Genesis at the Crossroads uses education and the arts — including innovative performances of music, dance and other genres — to creatively promote human rights, inter-ethnic dialogue and the building of peace. On April 22, USIP held a conversation with academic, artistic and human-rights specialists about this intersection of human rights and the humanities. As part of a “new conversation for human rights in peacebuilding,” panelists discussed how to mesh human rights concerns with the reconstruction of societies and governments following war or other violent conflict. Continue the conversation on Twitter with #ArtsForRights.
Speakers
- Maria Stephan
Senior Policy Fellow, U.S. Institute of Peace - Wendy Sternberg
Founder and Executive Director of Genesis at the Crossroads - Nigel Osborne
Co-Chair of the World Economic Forum on Culture and University of Edinburgh Emeritus Professor of Music who works with traumatized children the world over. - Dr.
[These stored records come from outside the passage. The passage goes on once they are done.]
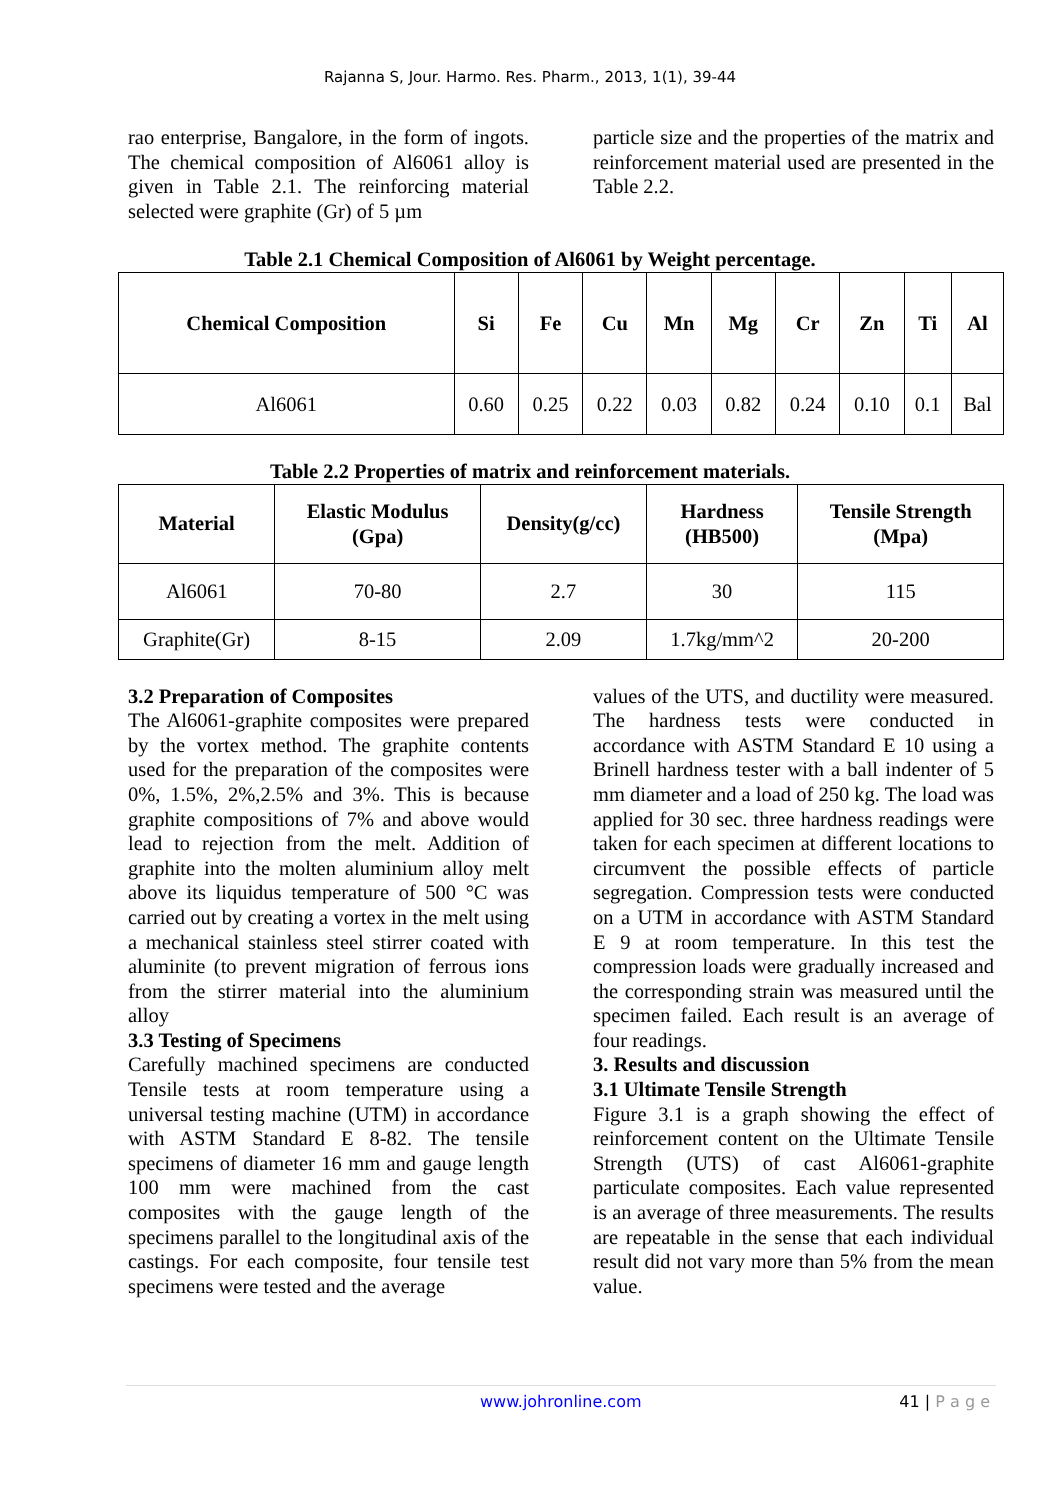Rajanna S, Jour. Harmo. Res. Pharm., 2013, 1(1), 39-44
rao enterprise, Bangalore, in the form of ingots. The chemical composition of Al6061 alloy is given in Table 2.1. The reinforcing material selected were graphite (Gr) of 5 µm
particle size and the properties of the matrix and reinforcement material used are presented in the Table 2.2.
Table 2.1 Chemical Composition of Al6061 by Weight percentage.
| Chemical Composition | Si | Fe | Cu | Mn | Mg | Cr | Zn | Ti | Al |
| --- | --- | --- | --- | --- | --- | --- | --- | --- | --- |
| Al6061 | 0.60 | 0.25 | 0.22 | 0.03 | 0.82 | 0.24 | 0.10 | 0.1 | Bal |
Table 2.2 Properties of matrix and reinforcement materials.
| Material | Elastic Modulus (Gpa) | Density(g/cc) | Hardness (HB500) | Tensile Strength (Mpa) |
| --- | --- | --- | --- | --- |
| Al6061 | 70-80 | 2.7 | 30 | 115 |
| Graphite(Gr) | 8-15 | 2.09 | 1.7kg/mm^2 | 20-200 |
3.2 Preparation of Composites
The Al6061-graphite composites were prepared by the vortex method. The graphite contents used for the preparation of the composites were 0%, 1.5%, 2%,2.5% and 3%. This is because graphite compositions of 7% and above would lead to rejection from the melt. Addition of graphite into the molten aluminium alloy melt above its liquidus temperature of 500 °C was carried out by creating a vortex in the melt using a mechanical stainless steel stirrer coated with aluminite (to prevent migration of ferrous ions from the stirrer material into the aluminium alloy
3.3 Testing of Specimens
Carefully machined specimens are conducted Tensile tests at room temperature using a universal testing machine (UTM) in accordance with ASTM Standard E 8-82. The tensile specimens of diameter 16 mm and gauge length 100 mm were machined from the cast composites with the gauge length of the specimens parallel to the longitudinal axis of the castings. For each composite, four tensile test specimens were tested and the average
values of the UTS, and ductility were measured. The hardness tests were conducted in accordance with ASTM Standard E 10 using a Brinell hardness tester with a ball indenter of 5 mm diameter and a load of 250 kg. The load was applied for 30 sec. three hardness readings were taken for each specimen at different locations to circumvent the possible effects of particle segregation. Compression tests were conducted on a UTM in accordance with ASTM Standard E 9 at room temperature. In this test the compression loads were gradually increased and the corresponding strain was measured until the specimen failed. Each result is an average of four readings.
3. Results and discussion
3.1 Ultimate Tensile Strength
Figure 3.1 is a graph showing the effect of reinforcement content on the Ultimate Tensile Strength (UTS) of cast Al6061-graphite particulate composites. Each value represented is an average of three measurements. The results are repeatable in the sense that each individual result did not vary more than 5% from the mean value.
www.johronline.com 41 | P a g e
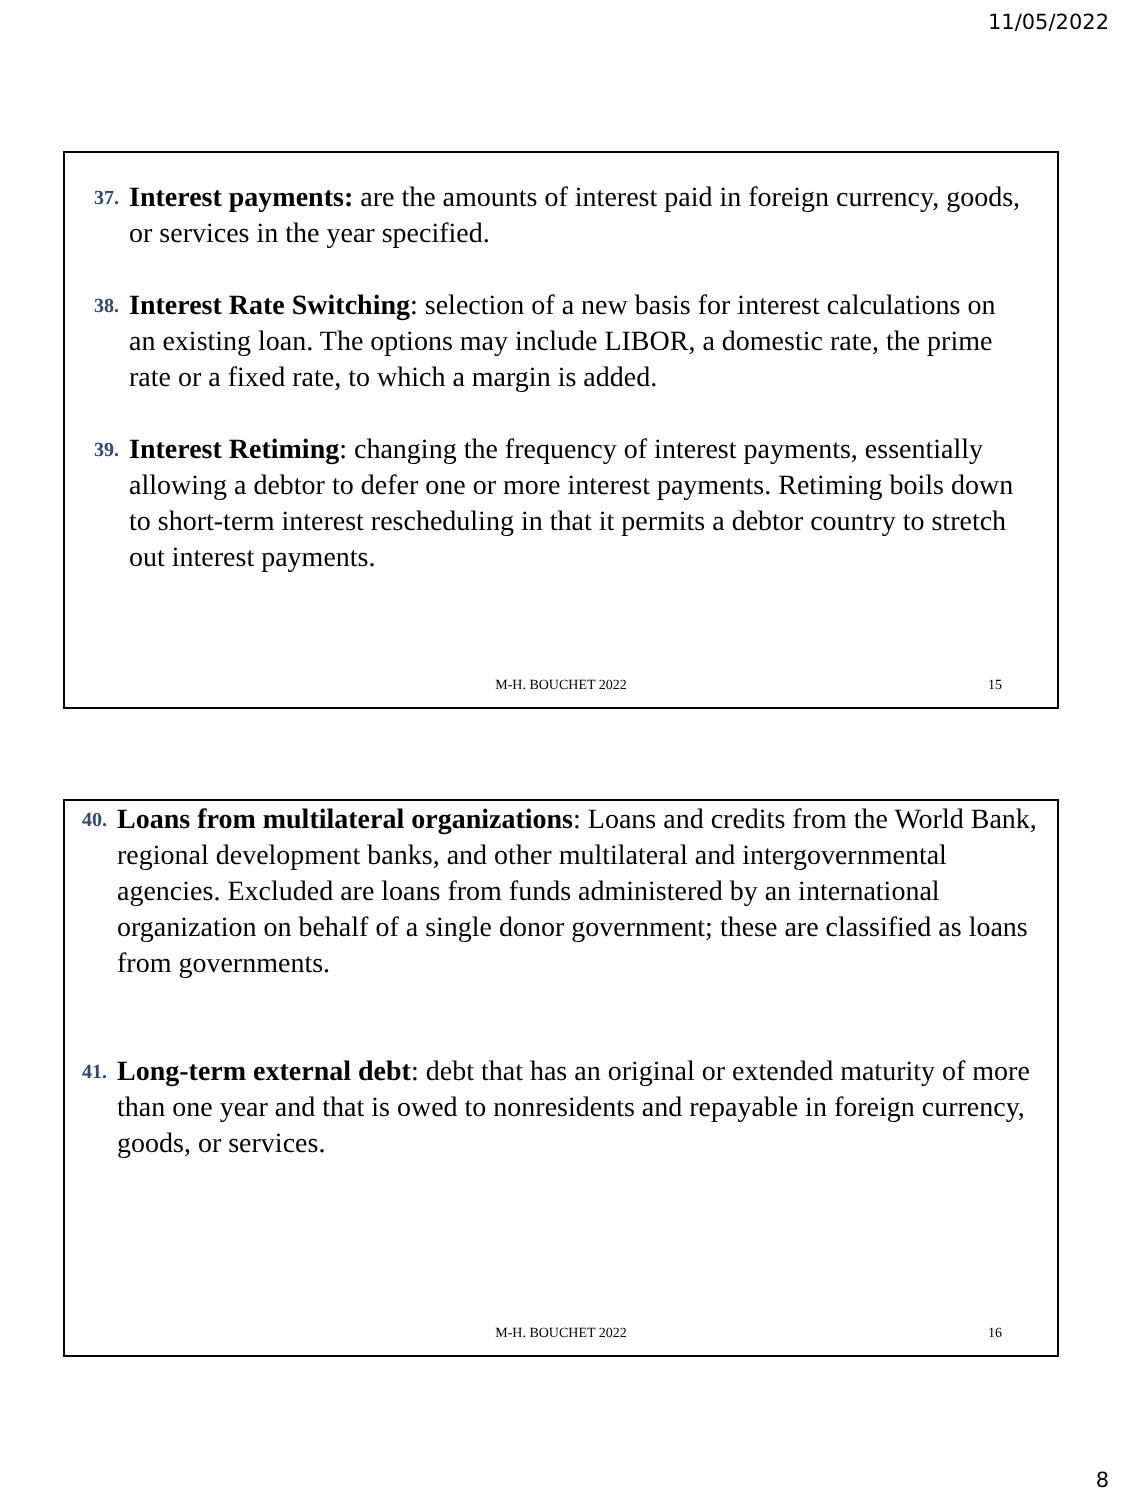11/05/2022
37. Interest payments: are the amounts of interest paid in foreign currency, goods, or services in the year specified.
38. Interest Rate Switching: selection of a new basis for interest calculations on an existing loan. The options may include LIBOR, a domestic rate, the prime rate or a fixed rate, to which a margin is added.
39. Interest Retiming: changing the frequency of interest payments, essentially allowing a debtor to defer one or more interest payments. Retiming boils down to short-term interest rescheduling in that it permits a debtor country to stretch out interest payments.
M-H. BOUCHET 2022 15
40. Loans from multilateral organizations: Loans and credits from the World Bank, regional development banks, and other multilateral and intergovernmental agencies. Excluded are loans from funds administered by an international organization on behalf of a single donor government; these are classified as loans from governments.
41. Long-term external debt: debt that has an original or extended maturity of more than one year and that is owed to nonresidents and repayable in foreign currency, goods, or services.
M-H. BOUCHET 2022 16
8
Lynette Jackson
Professor of African-American and Gender and Women's Studies at University of Illinois, Chicago, and a human rights activist who works on issues relating to urban America as well as on gender issues and sexual rights. - David Tolbert
President of the International Center for Transitional Justice (ICTJ). Former UN Assistant Secretary-General, who served as the Special Expert to the UN Secretary General on the Khmer Rouge Trials; Registrar of the Special Tribunal for Lebanon and Deputy Chief Prosecutor of the UN International Criminal Tribunal for the former Yugoslavia. - Alexandra Salomon, Moderator
Producer at Chicago Public Radio’s WBEZ.